Fibronaut At Home

Back to Work

I’ve been working at my new job for a couple weeks now.  I’m part time and the longest shift I’ve worked has been seven hours.  So far, so good.  Sometimes I have to stop and stretch and sometimes I forget to take my meds.  My body always tells me what I should be doing.  I bring a small snack for when I have to take my naproxen and I’ve been trying to drink tea instead of soda, when I can.  One night, I was so busy, I had to eat a jelly donut for dinner.  Not the best dinner, but it allowed me to take my meds and get a couple (hundred? thousand?) calories, so I wouldn’t fall over.

The mental aspect of going back to work is just as hard as the physical.  I write myself positive notes, and read them before I go in.  “I am so grateful for this opportunity,”  “I’m so happy to be working again,” “You are going to do great,” and “You got this.”  I ALWAYS smile at myself in the mirror and say, “This is going to be fun!”  If I have a setback, like a grumpy customer or something goes wrong, I just tell myself to shake it off.  I read a great quote somewhere that I come back to: “Life is 10% what happens to you, and 90% how you react to it.”  I just think of that, determine that I’m not going to let someone else’s sour mood affect me, and remind myself to be patient with myself and others.

I have a lot of former bank customers and former gas station customers that come in and that is always great.  I love talking to people again.  Then, I have someone come in who asks, “What happened?” as if the worst thing in the world is me, back at a gas station.  I’ve had a couple of these.  The first one was really tough and I felt a little defeated when he left.  Then, today, as I was thinking about the interaction, I remembered a conversation I had right before he came in.  One of my old gas station customers came in.  Every day, when picking up my kids from school, I drive by a bench in front of the high school that is dedicated to her son, who died two years ago.  Normally, I wouldn’t know what to say, but I offered my condolences anyway.  We talked for awhile and then she thanked me for remembering him.  She said, “I’ve found that for me, when he died, my world stopped, but for everyone else, it kept going.”

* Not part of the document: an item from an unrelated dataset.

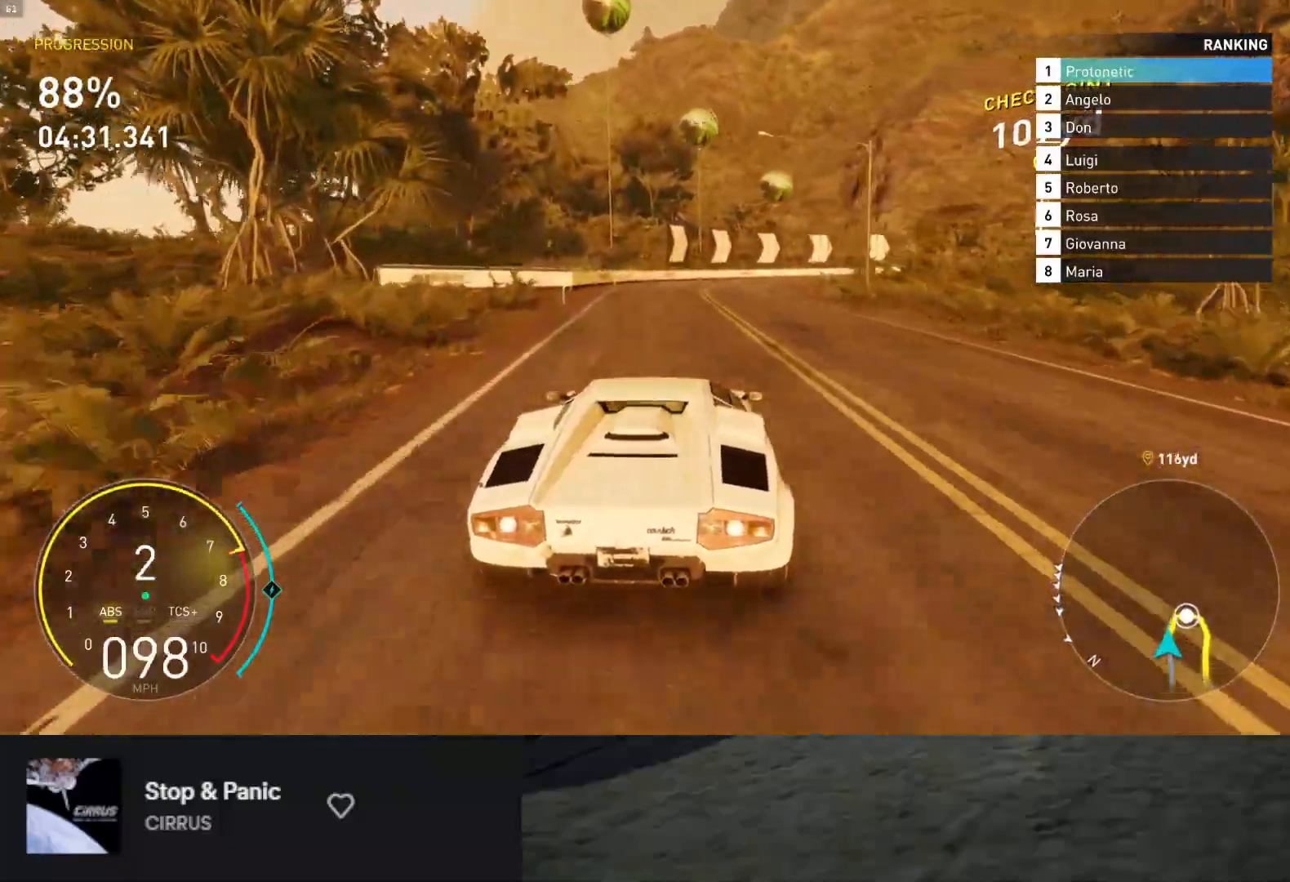
{"buttons": ["R2"], "left_stick": "down", "right_stick": "center", "events": [[200, "R2", "up"], [400, "left_stick", "down"], [450, "R2", "down"]]}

I cannot even begin to imagine the pain of losing a child.  My losses were nothing in comparison.  When I think about those first couple years after my diagnosis, I can relate to her description of the world stopping for me.  I am so fortunate that I had Fibromyalgia and CFS, even my anxiety and depression.  I didn’t have anything life-threatening, my family and children are healthy.  The experience was in no way easy for anyone in my life.  I’m so fortunate that I have such a supportive and understanding family, friends and husband.  I might be starting over, and I’m definitely not making what I made in the bank, but I’m confident that I’m right where I am supposed to be.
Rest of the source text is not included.